Required work: Can you carry on the query parser documentation past its last sentence?

Source passage:
The term_expander reference should expect two arguments: the term value
and, if available, the term field name. It should return an array of values.

The term_expander reference is called internally during the parse() method,
B<before> any field alias expansion or validation is performed.

=item sloppy( 0|1 )

If the string passed to parse() has any incorrect or unsupported syntax
in it, the default behavior is for parsing to stop immediately, error()
to be set, and for parse() to return undef.

In certain cases (as on a web form) this is undesirable. Set sloppy
mode to true to fallback to non-boolean evaluation of the string,
which in most cases should still return a Dialect object.

Example:

 $parser->parse('foo -- OR bar');  # if sloppy==0, returns undef
 $parser->parse('foo -- OR bar');  # if sloppy==1, equivalent to 'foo bar'

=item sloppy_term_regex

The regex definition used to match a term when sloppy==1.

The data:

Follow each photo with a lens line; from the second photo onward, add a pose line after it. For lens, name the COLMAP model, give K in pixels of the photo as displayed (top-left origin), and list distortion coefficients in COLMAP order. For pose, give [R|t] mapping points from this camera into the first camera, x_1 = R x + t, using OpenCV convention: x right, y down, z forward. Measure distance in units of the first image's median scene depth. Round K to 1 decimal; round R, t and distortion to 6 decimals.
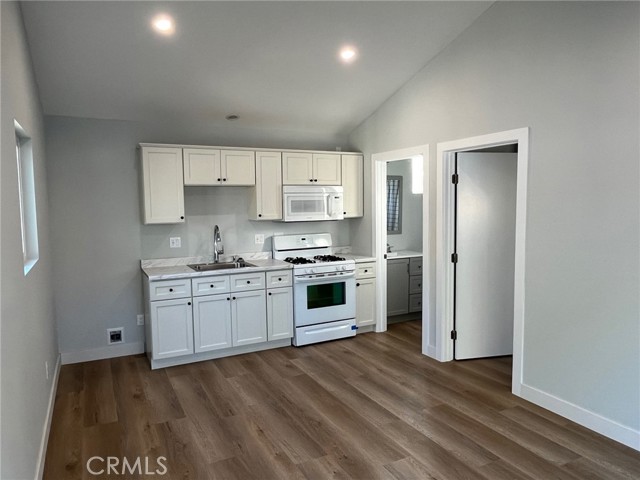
lens RADIAL K [[446.1, 0, 318.2], [0, 446.1, 239.3], [0, 0, 1]] dist [-0.001199, 0.000001]
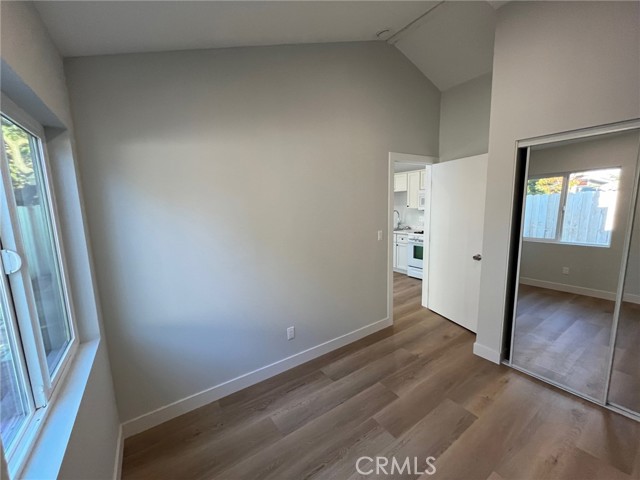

Answer section:
=item fixup( 0|1 )

Attempt to fix syntax errors like the lack of a closing parenthesis
or a missing double-quote. Different than sloppy() which will not
attempt to fix broken syntax, but should probably be used together 
if you really do not care about strict syntax checking.

=item null_term

If set to I<term>, the B<null_term> feature will treat field value
of I<term> as if it was undefined. Example:

 $parser->parse('foo=');     # throws fatal error
 $parser->null_term('NULL');
 $parser->parse('foo=NULL'); # field foo has NULL value

This feature is most useful with the SQL dialect, where you might want to 
find NULL values. Use it like:

 my $parser = Search::Query->parser(
     dialect    => 'SQL',
     null_term  => 'NULL'
 );
 my $query = $parser->parse('foo!=NULL');
 print $query;  # prints "foo is not NULL"


=back

=head2 BUILDARGS

Internal method for mangling constructor params.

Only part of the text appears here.